Baidu Announces Major Advances in Speech Recognition Using Neural Networks

Baidu has unveiled new work done at their Silicon Valley AI Lab (SVAIL). This include the ability to accurately recognize both English and Mandarin with a single learning algorithm. The algorithm replaces entire pipelines of hand-engineered components with neural networks.

SVAIL’s Deep Speech system, announced last year, initially focused on improving English speech recognition accuracy in noisy environments like restaurants, cars and public transportation.

Over the past year, the researchers improved Deep Speech’s performance in English and also trained it to transcribe Mandarin.

The Mandarin version achieves high accuracy in many scenarios and is ready to be deployed on a large scale in real-world applications, such as web searches on mobile devices.

Andrew Ng, Chief Scientist at Baidu, commented: "SVAIL has demonstrated that our end-to-end deep learning approach can be used to recognize very different languages.

Key to our approach is our use of high-performance computing techniques, which resulted in a 7x speedup compared to last year at this time. Because of this efficiency, experiments that previously took weeks now run in days. This enables us to iterate more quickly."

Commenting on Deep Speech’s high-performance computing architecture, Dr. Bill Dally, Chief Scientist, NVIDIA, said: "I am very impressed by the efficiency Deep Speech achieves by using batching to deploy DNNs for speech recognition on GPUs. Deep Speech also achieves remarkable throughput while training RNNs on clusters of 16 GPUs. "

"We believe these techniques will continue to scale, and thus conclude that the vision of a single speech system that outperforms humans in most scenarios is imminently achievable," conclude the researchers.

In the paper, SVAIL also reported that Deep Speech is learning to process English spoken in various accents from around the world. Currently, such processing is challenging for popular speech systems used by mobile devices.

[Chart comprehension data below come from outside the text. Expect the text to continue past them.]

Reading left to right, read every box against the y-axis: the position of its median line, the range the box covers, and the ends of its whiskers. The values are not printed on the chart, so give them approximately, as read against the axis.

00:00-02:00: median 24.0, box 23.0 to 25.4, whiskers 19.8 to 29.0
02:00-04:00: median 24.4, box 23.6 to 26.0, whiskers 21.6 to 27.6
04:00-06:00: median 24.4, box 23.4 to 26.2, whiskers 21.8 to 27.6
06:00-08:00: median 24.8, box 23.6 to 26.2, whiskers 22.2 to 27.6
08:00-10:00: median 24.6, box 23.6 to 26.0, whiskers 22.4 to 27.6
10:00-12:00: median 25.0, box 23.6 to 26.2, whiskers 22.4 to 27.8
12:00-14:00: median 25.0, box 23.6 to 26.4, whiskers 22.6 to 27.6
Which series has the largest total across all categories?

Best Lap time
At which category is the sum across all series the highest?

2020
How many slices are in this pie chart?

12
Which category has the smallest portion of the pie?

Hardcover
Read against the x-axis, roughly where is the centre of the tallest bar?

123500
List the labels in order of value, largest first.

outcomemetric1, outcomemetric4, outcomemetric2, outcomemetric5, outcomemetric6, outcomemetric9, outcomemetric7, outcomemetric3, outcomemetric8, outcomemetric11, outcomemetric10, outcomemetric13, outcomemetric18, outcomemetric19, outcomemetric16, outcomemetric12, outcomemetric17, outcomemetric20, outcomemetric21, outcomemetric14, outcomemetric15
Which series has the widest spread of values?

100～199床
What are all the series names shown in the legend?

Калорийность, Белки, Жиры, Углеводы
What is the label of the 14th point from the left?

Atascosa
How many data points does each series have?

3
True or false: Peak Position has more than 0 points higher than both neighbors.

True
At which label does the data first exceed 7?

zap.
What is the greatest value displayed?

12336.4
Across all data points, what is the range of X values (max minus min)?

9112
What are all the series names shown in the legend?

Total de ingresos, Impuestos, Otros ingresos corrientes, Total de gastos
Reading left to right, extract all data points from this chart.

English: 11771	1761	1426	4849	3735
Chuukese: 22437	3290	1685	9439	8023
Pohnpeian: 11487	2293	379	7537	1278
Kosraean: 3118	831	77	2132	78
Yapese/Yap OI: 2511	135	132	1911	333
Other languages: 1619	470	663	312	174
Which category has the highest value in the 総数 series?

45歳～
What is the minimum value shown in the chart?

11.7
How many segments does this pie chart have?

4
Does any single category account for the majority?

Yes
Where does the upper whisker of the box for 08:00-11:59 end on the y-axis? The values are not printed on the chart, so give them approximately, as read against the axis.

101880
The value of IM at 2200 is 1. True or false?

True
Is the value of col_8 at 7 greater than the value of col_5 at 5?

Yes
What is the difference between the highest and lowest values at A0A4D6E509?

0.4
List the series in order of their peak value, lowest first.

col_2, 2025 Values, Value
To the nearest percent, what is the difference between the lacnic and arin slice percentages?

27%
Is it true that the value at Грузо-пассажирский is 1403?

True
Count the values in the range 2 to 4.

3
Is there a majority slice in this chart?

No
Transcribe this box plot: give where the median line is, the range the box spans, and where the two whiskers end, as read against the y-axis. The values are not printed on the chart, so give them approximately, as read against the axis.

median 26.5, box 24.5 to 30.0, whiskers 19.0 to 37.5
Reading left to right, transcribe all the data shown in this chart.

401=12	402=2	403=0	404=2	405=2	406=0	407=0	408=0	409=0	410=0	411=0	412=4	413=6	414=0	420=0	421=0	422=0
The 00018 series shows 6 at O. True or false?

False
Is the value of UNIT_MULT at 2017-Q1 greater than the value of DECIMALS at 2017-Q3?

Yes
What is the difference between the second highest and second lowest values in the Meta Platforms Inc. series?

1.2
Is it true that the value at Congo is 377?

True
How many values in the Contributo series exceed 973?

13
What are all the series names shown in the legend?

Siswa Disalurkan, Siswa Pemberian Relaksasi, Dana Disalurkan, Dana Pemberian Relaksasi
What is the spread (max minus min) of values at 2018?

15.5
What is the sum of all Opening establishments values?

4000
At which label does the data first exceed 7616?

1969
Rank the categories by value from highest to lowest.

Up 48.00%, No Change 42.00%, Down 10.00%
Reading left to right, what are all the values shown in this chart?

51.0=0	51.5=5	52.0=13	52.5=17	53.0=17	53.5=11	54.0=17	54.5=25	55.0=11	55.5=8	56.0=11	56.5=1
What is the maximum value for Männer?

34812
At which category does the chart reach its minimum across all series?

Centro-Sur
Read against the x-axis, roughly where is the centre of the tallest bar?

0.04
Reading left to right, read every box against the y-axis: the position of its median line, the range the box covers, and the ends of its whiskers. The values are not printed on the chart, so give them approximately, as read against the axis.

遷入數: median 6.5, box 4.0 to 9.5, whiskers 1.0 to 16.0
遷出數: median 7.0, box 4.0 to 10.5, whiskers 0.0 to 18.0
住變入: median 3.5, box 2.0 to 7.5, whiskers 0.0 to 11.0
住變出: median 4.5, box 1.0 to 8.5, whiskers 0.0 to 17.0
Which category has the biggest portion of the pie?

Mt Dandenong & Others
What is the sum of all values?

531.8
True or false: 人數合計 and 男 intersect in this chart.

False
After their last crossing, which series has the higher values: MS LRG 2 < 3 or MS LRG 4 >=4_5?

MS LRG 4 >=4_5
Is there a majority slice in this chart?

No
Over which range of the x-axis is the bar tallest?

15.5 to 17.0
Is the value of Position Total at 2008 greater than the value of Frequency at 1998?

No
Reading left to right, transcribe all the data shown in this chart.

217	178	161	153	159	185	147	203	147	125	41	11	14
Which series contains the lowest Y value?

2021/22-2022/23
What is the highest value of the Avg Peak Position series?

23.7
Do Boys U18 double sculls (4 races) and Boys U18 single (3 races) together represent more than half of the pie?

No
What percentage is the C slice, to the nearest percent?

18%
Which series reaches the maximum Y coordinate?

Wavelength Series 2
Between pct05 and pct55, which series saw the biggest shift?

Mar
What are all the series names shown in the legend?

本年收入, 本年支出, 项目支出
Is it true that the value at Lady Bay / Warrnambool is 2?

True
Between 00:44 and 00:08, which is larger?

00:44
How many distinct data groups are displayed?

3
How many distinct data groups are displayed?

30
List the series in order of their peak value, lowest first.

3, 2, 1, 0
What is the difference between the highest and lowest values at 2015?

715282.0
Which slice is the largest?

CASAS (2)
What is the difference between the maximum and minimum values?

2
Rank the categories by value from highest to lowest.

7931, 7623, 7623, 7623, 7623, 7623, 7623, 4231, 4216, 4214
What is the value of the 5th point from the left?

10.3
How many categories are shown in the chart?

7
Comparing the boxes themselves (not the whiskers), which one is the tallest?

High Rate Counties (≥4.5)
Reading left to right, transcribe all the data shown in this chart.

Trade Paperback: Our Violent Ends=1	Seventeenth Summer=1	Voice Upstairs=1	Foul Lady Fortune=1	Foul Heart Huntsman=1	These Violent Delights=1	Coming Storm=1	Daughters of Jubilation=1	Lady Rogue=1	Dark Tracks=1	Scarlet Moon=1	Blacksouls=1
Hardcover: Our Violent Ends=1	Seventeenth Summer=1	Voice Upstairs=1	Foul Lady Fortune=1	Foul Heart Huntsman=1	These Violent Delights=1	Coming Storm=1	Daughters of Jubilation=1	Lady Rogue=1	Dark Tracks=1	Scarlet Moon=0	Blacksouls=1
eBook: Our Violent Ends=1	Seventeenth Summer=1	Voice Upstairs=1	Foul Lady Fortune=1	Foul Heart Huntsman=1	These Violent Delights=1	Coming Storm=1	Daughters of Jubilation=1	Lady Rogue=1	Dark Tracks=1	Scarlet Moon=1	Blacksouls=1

Deep Speech has made rapid improvement on a range of English accents, including Indian-accented English as well as accents from countries in Europe where English is not the first language.

"I had a glimpse of Deep Speech’s potential when I previewed it in its infancy last year," said Dr. Ian Lane, Assistant Research Professor of Engineering, Carnegie Mellon University. "Today, after a relatively short time, Deep Speech has made significant progress.

Using a single end-to-end system, it handles not only English but Mandarin, and is on its way to being released into production. I’m intrigued by Baidu’s Batch Dispatch process and its capacity to shape the way large deep neural networks are deployed on GPUs in the cloud."